4. Non si può trattare, però, soltanto di una unione di simpatia e di affetto umano. Il Concilio, eco degli Atti degli Apostoli, parla di “unità di spirito” (Perfectae caritatis, 15). Si tratta di una unità che ha la sua più profonda radice nello Spirito Santo, che effonde la carità nei cuori (cf. Rm 5, 5) e spinge persone diverse ad aiutarsi nel cammino di perfezione, instaurando e mantenendo fra loro un clima di buona intesa e di cooperazione. Come assicura l’unità in tutta la Chiesa, lo Spirito Santo la stabilisce e la fa durare in modo anche più intenso nelle comunità di vita consacrata.
Quali sono le vie della carità infusa dallo Spirito Santo? Il Concilio attira l’attenzione specialmente sulla stima reciproca (cf. Perfectae caritatis, 15). Esso applica ai religiosi due raccomandazioni di San Paolo ai cristiani: “Amatevi gli uni gli altri con affetto fraterno, gareggiate nello stimarvi a vicenda” (Rm 12, 10) -“Portate i pesi gli uni degli altri” (Gal 6, 2).
La mutua stima è un’espressione del mutuo amore, che s’oppone alla tendenza così diffusa a giudicare severamente il prossimo e a criticarlo. La raccomandazione paolina stimola a scoprire negli altri le loro qualità e, per quanto è dato di vedere ai poveri occhi umani, la meravigliosa opera della grazia e – in definitiva – dello Spirito Santo. Questa stima comporta l’accettazione dell’altro con le sue proprietà e il suo modo di pensare e di agire; così è possibile superare molti ostacoli all’armonia fra caratteri spesso molto diversi.
“Portare i pesi gli uni degli altri” significa assumere con simpatia i difetti, veri o apparenti, degli altri, anche quando se ne sente fastidio, e accettare volentieri tutti i sacrifici che vengono imposti dalla convivenza con coloro che non hanno mentalità e temperamento pienamente conformi al proprio modo di vedere e di giudicare.

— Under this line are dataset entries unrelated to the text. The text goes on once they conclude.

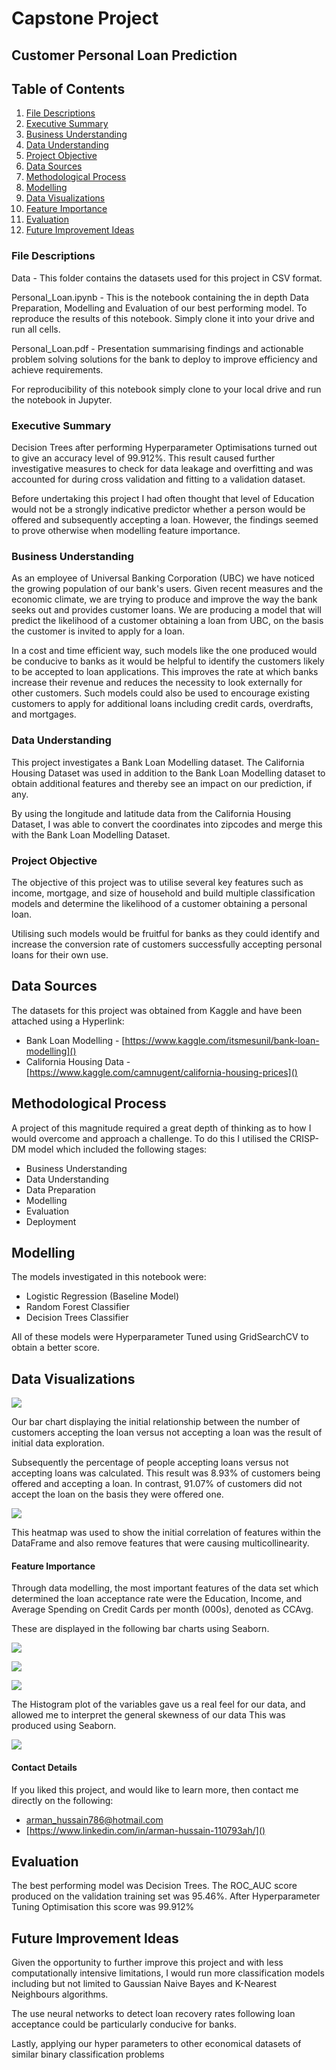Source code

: # Capstone Project   
## Customer Personal Loan Prediction 
## Table of Contents
1. [File Descriptions](#File-Descriptions)
2. [Executive Summary](#Executive-Summary)
3. [Business Understanding](#Business-Understanding)
4. [Data Understanding](#Data-Understanding)
5. [Project Objective](#Project-Objective)
6. [Data Sources](#Data-Sources)
7. [Methodological Process](#Methodological-Process)
8. [Modelling](#Modelling)
9. [Data Visualizations](#Data-Visualizations)
10. [Feature Importance](#Feature-Importance)
11. [Evaluation](#Evaluation)
12. [Future Improvement Ideas](#Future-Improvement-Ideas)



### File Descriptions
Data - This folder contains the datasets used for this project in CSV format.

Personal_Loan.ipynb - This is the notebook containing the in depth Data Preparation, Modelling and Evaluation of our best performing model. To reproduce the results of this notebook. Simply clone it into your drive and run all cells.

Personal_Loan.pdf - Presentation summarising findings and actionable problem solving solutions for the bank to deploy to improve efficiency and achieve requirements.

For reproducibility of this notebook simply clone to your local drive and run the notebook in Jupyter.

### Executive Summary

Decision Trees after performing Hyperparameter Optimisations turned out to give an accuracy level of 99.912%. This result caused further investigative measures to check for data leakage and overfitting and was accounted for during cross validation and fitting to a validation dataset.

Before undertaking this project I had often thought that level of Education would not be a strongly indicative predictor whether a person would be offered and subsequently accepting a loan. However, the findings seemed to prove otherwise when modelling feature importance.

### Business Understanding
As an employee of Universal Banking Corporation (UBC) we have noticed the growing population of our bank's users. Given recent measures and the economic climate, we are trying to produce and improve the way the bank seeks out and provides customer loans. We are producing a model that will predict the likelihood of a customer obtaining a loan from UBC, on the basis the customer is invited to apply for a loan. 

In a cost and time efficient way, such models like the one produced would be conducive to banks as it would be helpful to identify the customers likely to be accepted to loan applications. This improves the rate at which banks increase their revenue and reduces the necessity to look externally for other customers. Such models could also be used to encourage existing customers to apply for additional loans including credit cards, overdrafts, and mortgages.

### Data Understanding

This project investigates a Bank Loan Modelling dataset. The California Housing Dataset was used in addition to the Bank Loan Modelling dataset to obtain additional features and thereby see an impact on our prediction, if any. 

By using the longitude and latitude data from the California Housing Dataset, I was able to convert the coordinates into zipcodes and merge this with the Bank Loan Modelling Dataset.

### Project Objective

The objective of this project was to utilise several key features such as income, mortgage, and size of household and build multiple classification models and determine the likelihood of a customer obtaining a personal loan. 

Utilising such models would be fruitful for banks as they could identify and increase the conversion rate of customers successfully accepting personal loans for their own use.

## Data Sources
The datasets for this project was obtained from Kaggle and have been attached using a Hyperlink:

- Bank Loan Modelling - [https://www.kaggle.com/itsmesunil/bank-loan-modelling]()
- California Housing Data -  [https://www.kaggle.com/camnugent/california-housing-prices]()

## Methodological Process

A project of this magnitude required a great depth of thinking as to how I would overcome and approach a challenge. To do this I utilised the CRISP-DM model which included the following stages:

- Business Understanding
- Data Understanding
- Data Preparation
- Modelling
- Evaluation
- Deployment

## Modelling

The models investigated in this notebook were:

- Logistic Regression (Baseline Model)
- Random Forest Classifier
- Decision Trees Classifier 

All of these models were Hyperparameter Tuned using GridSearchCV to obtain a better score.

## Data Visualizations

![](Images/Acceptance.png)

Our bar chart displaying the initial relationship between the number of customers accepting the loan versus not accepting a loan was the result of initial data exploration. 

Subsequently the percentage of people accepting loans versus not accepting loans was calculated. This result was 8.93% of customers being offered and accepting a loan. In contrast, 91.07% of customers did not accept the loan on the basis they were offered one.

![](Images/HeatMap.png)

This heatmap was used to show the initial correlation of features within the DataFrame and also remove features that were causing multicollinearity. 

#### Feature Importance

Through data modelling, the most important features of the data set which determined the loan acceptance rate were the Education, Income, and Average Spending on Credit Cards per month (000s), denoted as CCAvg.

These are displayed in the following bar charts using Seaborn.

![](Images/Education.png)

![](Images/Income.png)

![](Images/CCAvg.png)

The Histogram plot of the variables gave us a real feel for our data, and allowed me to interpret the general skewness of our data This was produced using Seaborn.

![](Images/Histplot.png)

#### Contact Details

If you liked this project, and would like to learn more, then contact me directly on the following:

* [arman_hussain786@hotmail.com]()
* [https://www.linkedin.com/in/arman-hussain-110793ah/]()

## Evaluation

The best performing model was Decision Trees. The ROC_AUC score produced on the validation training set was 95.46%. After Hyperparameter Tuning Optimisation this score was 99.912%

## Future Improvement Ideas

Given the opportunity to further improve this project and with less computationally intensive limitations, I would run more classification models including but not limited to Gaussian Naive Bayes and K-Nearest Neighbours algorithms.

The use neural networks to detect loan recovery rates following loan acceptance could be particularly conducive for banks. 
Lastly, applying our hyper parameters to other economical datasets of similar binary classification problems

5. Il Concilio (PC 15), sempre a questo riguardo, ricorda che la carità è il compimento della legge (cf. Rm 13, 10), il vincolo della perfezione (cf. Col 3, 14), il segno del passaggio dalla morte alla vita (cf. 1 Gv 3, 14), la manifestazione dell’avvento di Cristo (cf. Gv 14, 21.23), la fonte di energia per l’apostolato. Possiamo applicare alla vita in comune l’eccellenza della carità descritta da San Paolo nella Prima Lettera ai Corinzi (1 Cor 13, 1-13), e attribuire ad essa quelli che l’Apostolo chiama i frutti dello Spirito: “Amore, gioia, pace, pazienza, benevolenza, bontà, mitezza, dominio di sé” (Gal 5, 22): frutti – dice il Concilio – dell’“amore di Dio diffuso nei cuori” (Perfectae caritatis, 15).
Gesù ha detto: “Dove sono due o tre riuniti nel mio nome, io sono in mezzo a loro” (Mt 18, 20). Ecco: la presenza di Cristo è acquisita dovunque vi sia unità nella carità, e la presenza di Cristo è fonte di gioia profonda, che si rinnova ogni giorno, fino al momento dell’incontro definitivo con Lui.